* _ACTIVITY A_:
List the three ways the ADHD and dopamine section says there can be too little dopamine (action).
* _ACTIVITY B_:
In the ADHD and dopamine section, transcribe the stretch from "5. ADHD variants" through "little dopamine (action).".
[[ DOCUMENT SECTION open ]]
5. ADHD variants by dopamine level?

Most voices in the literature link ADHD to decreased dopamine levels. This description is likely to include that the level of dopamine is neutral but the sensitivity of receptors is decreased, or that the breakdown of dopamine is too rapid. The result is that there is too little dopamine (action).
Apart from the fact that this description usually does not differentiate more precisely in which brain region the dopamine deficit exists and whether it is a deficit of tonic or phasic dopamine output or of basal dopamine levels, there is contrary evidence that dopamine excess can also cause ADHD symptoms. See, among others, ADHD in animal models In the chapter Neurological aspects.
This is consistent with the inverted-U model, according to which an excess as well as a deficit of a neurotransmitter can cause confusingly similar symptoms because optimal signal transmission depends on a certain (“mean”) neurotransmitter level. Signal transmission is equally affected by excessive as well as decreased neurotransmitter levels.
[[ DOCUMENT SECTION closed ]]
[[ INFORMATION SHOWN open ]]
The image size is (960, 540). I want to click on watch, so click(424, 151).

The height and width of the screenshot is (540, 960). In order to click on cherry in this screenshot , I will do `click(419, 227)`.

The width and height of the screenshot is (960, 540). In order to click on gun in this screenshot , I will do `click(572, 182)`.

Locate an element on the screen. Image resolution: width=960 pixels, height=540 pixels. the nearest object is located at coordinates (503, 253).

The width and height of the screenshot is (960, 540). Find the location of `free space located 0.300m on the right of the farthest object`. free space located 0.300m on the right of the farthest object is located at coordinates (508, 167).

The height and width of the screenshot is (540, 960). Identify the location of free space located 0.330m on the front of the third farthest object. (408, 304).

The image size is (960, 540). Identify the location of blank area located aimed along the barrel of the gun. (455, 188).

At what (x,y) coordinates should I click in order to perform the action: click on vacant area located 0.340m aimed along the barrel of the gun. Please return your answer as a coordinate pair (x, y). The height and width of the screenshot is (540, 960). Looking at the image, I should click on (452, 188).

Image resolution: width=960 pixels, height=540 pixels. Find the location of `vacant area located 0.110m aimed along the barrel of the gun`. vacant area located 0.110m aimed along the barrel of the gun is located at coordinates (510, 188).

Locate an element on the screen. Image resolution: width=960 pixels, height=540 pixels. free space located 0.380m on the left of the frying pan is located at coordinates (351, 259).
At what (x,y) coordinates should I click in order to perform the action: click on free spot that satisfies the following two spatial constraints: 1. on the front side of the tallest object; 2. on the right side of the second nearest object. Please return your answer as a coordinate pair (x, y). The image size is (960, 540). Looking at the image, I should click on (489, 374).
[[ INFORMATION SHOWN closed ]]
* _EXERCISE SOLUTION A_:
- Decreased dopamine levels
- A neutral dopamine level with decreased receptor sensitivity
- Too rapid breakdown of dopamine

* _EXERCISE SOLUTION B_:
5. ADHD variants by dopamine level?

Most voices in the literature link ADHD to decreased dopamine levels. This description is likely to include that the level of dopamine is neutral but the sensitivity of receptors is decreased, or that the breakdown of dopamine is too rapid. The result is that there is too little dopamine (action).